- What you have to do -
If a line contains "verschillende combinaties met elkaar te", it is the last one to write out; begin with the first line of the records and copy each exactly.

- Listed records -
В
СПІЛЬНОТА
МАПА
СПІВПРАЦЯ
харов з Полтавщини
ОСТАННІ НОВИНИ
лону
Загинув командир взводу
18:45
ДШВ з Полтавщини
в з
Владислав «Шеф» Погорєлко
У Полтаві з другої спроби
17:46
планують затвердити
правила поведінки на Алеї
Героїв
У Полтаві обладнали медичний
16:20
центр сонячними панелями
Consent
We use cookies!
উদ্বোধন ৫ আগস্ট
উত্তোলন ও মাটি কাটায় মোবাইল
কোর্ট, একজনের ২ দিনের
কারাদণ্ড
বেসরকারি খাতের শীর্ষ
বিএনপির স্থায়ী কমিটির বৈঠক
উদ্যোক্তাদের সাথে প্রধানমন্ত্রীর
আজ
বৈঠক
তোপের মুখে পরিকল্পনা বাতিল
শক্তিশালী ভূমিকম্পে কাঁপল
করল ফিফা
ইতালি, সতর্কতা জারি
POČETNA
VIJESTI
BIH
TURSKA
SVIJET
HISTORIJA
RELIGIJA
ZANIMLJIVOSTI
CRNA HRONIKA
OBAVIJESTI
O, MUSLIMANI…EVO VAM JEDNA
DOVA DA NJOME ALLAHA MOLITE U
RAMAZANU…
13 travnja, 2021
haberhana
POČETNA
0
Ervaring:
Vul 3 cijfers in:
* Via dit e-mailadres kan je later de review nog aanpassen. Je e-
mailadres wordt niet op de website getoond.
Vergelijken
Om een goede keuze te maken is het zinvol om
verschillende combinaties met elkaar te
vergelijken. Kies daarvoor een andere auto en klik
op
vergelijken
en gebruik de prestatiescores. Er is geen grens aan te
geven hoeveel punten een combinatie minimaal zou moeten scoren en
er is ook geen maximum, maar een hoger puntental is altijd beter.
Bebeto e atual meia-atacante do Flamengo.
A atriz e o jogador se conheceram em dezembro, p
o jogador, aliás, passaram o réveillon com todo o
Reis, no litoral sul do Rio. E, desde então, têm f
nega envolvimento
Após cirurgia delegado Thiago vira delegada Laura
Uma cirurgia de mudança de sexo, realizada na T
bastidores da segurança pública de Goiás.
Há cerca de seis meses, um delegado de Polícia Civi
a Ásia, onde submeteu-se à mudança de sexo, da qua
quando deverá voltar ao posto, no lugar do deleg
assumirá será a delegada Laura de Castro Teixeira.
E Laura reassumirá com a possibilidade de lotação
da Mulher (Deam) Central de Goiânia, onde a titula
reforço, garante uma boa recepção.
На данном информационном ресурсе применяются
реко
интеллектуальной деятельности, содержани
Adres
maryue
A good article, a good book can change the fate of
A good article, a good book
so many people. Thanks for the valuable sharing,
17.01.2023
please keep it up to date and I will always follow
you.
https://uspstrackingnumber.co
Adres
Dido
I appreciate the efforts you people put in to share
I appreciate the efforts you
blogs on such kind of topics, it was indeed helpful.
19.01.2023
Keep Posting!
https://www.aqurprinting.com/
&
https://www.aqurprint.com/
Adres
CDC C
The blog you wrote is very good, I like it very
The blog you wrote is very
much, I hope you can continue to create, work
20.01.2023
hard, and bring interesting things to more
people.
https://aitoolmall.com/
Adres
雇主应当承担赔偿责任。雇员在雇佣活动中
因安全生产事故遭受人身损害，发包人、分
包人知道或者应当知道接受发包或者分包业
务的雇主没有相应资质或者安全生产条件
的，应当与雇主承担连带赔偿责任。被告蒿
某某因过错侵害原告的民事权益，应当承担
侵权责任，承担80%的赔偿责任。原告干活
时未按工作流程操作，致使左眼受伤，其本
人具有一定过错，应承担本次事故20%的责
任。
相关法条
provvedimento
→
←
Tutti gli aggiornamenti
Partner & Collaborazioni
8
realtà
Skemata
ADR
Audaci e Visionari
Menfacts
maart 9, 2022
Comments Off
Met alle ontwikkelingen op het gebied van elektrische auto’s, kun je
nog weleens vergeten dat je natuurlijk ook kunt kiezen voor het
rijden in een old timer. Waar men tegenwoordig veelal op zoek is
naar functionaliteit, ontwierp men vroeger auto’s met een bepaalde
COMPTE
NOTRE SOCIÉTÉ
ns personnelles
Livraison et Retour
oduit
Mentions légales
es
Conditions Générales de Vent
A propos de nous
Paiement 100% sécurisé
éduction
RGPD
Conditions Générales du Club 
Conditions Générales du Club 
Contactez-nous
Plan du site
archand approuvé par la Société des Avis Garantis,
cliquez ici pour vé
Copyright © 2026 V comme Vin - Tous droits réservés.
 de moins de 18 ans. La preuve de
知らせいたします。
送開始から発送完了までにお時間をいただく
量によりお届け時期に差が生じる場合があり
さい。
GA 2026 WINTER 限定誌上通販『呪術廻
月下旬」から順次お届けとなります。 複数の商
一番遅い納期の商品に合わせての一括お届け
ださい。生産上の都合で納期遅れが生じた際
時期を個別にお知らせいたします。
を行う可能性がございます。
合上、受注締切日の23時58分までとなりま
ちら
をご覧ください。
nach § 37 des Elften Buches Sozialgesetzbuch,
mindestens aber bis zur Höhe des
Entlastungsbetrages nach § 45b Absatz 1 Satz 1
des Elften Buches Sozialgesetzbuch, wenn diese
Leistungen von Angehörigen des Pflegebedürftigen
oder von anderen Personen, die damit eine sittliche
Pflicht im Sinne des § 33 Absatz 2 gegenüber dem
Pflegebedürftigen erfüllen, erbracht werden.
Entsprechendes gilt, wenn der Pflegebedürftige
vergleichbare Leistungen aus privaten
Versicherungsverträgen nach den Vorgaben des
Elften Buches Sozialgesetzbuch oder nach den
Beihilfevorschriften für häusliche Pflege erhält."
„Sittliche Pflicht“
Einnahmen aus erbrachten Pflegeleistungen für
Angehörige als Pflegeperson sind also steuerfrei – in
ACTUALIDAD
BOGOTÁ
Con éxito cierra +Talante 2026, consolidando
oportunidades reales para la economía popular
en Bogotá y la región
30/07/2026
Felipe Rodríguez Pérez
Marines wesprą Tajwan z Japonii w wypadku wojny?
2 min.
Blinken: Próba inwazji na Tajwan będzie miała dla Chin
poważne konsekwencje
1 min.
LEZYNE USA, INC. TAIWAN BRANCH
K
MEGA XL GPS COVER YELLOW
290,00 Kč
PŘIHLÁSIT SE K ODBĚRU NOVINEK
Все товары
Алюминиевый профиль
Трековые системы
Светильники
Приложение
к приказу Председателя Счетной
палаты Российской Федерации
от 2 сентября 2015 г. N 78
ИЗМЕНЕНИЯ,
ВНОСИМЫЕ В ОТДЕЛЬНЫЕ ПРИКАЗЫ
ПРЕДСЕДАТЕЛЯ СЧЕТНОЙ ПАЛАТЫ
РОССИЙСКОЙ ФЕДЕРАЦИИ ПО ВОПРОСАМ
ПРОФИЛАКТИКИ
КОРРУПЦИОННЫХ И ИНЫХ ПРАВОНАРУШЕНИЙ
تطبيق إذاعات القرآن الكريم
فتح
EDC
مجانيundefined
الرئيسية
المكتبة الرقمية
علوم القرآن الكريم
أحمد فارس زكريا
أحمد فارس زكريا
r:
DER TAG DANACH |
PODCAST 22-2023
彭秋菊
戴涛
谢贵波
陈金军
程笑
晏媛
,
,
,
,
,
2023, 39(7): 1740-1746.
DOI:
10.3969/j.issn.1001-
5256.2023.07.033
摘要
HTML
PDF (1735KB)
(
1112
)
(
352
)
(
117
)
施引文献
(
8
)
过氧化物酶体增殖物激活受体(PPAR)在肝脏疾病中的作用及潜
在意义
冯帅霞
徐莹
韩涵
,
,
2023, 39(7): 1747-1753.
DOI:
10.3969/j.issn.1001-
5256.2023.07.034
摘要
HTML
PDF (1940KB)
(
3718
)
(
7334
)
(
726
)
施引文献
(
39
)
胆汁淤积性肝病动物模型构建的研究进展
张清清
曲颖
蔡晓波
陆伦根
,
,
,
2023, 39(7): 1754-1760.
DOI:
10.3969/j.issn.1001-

- Exercise result -
В
СПІЛЬНОТА
МАПА
СПІВПРАЦЯ
харов з Полтавщини
ОСТАННІ НОВИНИ
лону
Загинув командир взводу
18:45
ДШВ з Полтавщини
в з
Владислав «Шеф» Погорєлко
У Полтаві з другої спроби
17:46
планують затвердити
правила поведінки на Алеї
Героїв
У Полтаві обладнали медичний
16:20
центр сонячними панелями
Consent
We use cookies!
উদ্বোধন ৫ আগস্ট
উত্তোলন ও মাটি কাটায় মোবাইল
কোর্ট, একজনের ২ দিনের
কারাদণ্ড
বেসরকারি খাতের শীর্ষ
বিএনপির স্থায়ী কমিটির বৈঠক
উদ্যোক্তাদের সাথে প্রধানমন্ত্রীর
আজ
বৈঠক
তোপের মুখে পরিকল্পনা বাতিল
শক্তিশালী ভূমিকম্পে কাঁপল
করল ফিফা
ইতালি, সতর্কতা জারি
POČETNA
VIJESTI
BIH
TURSKA
SVIJET
HISTORIJA
RELIGIJA
ZANIMLJIVOSTI
CRNA HRONIKA
OBAVIJESTI
O, MUSLIMANI…EVO VAM JEDNA
DOVA DA NJOME ALLAHA MOLITE U
RAMAZANU…
13 travnja, 2021
haberhana
POČETNA
0
Ervaring:
Vul 3 cijfers in:
* Via dit e-mailadres kan je later de review nog aanpassen. Je e-
mailadres wordt niet op de website getoond.
Vergelijken
Om een goede keuze te maken is het zinvol om
verschillende combinaties met elkaar te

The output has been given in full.